Prompt: How would this sentence from the kernel patch thread read in German: "The lowmem_reserve arrays provide a means of applying pressure against allocations from lower zones that were targeted at higher zones."
═══ Provided passage
Re: [PATCH] mm: include CMA pages in lowmem_reserve at boot

From: Michal Hocko
Date: Thu Aug 13 2020 - 07:17:40 EST


On Wed 12-08-20 20:51:38, Doug Berger wrote:
> The lowmem_reserve arrays provide a means of applying pressure
> against allocations from lower zones that were targeted at
> higher zones. Its values are a function of the number of pages
> managed by higher zones and are assigned by a call to the
> setup_per_zone_lowmem_reserve() function.
>
> The function is initially called at boot time by the function
> init_per_zone_wmark_min() and may be called later by accesses
> of the /proc/sys/vm/lowmem_reserve_ratio sysctl file.
>
> The function init_per_zone_wmark_min() was moved up from a
> module_init to a core_initcall to resolve a sequencing issue
> with khugepaged. Unfortunately this created a sequencing issue
> with CMA page accounting.
══════
═══ Data provided
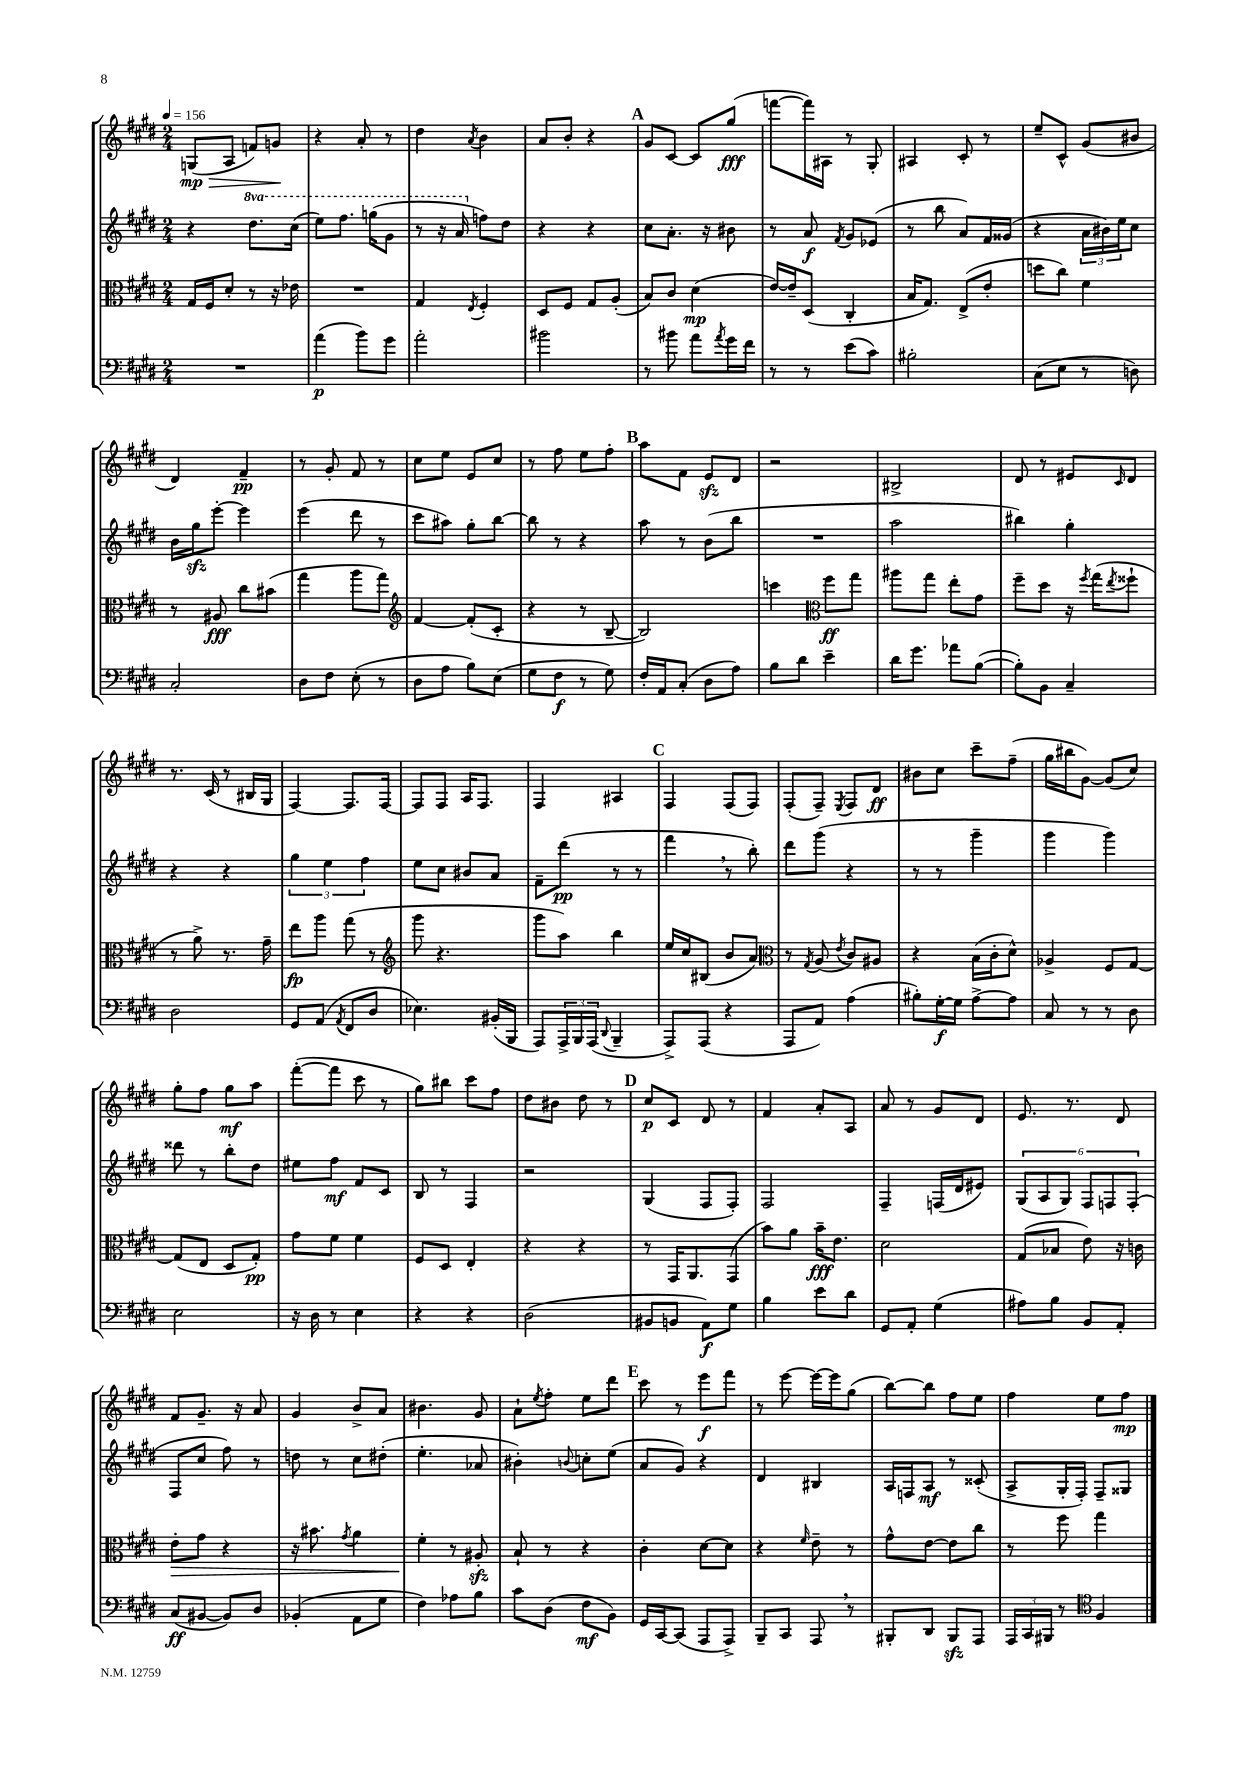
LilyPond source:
══════
Exercise answer: Die lowmem_reserve-Arrays bieten eine Möglichkeit, Druck auf Zuweisungen aus niedrigeren Zonen auszuüben, die eigentlich für höhere Zonen bestimmt waren.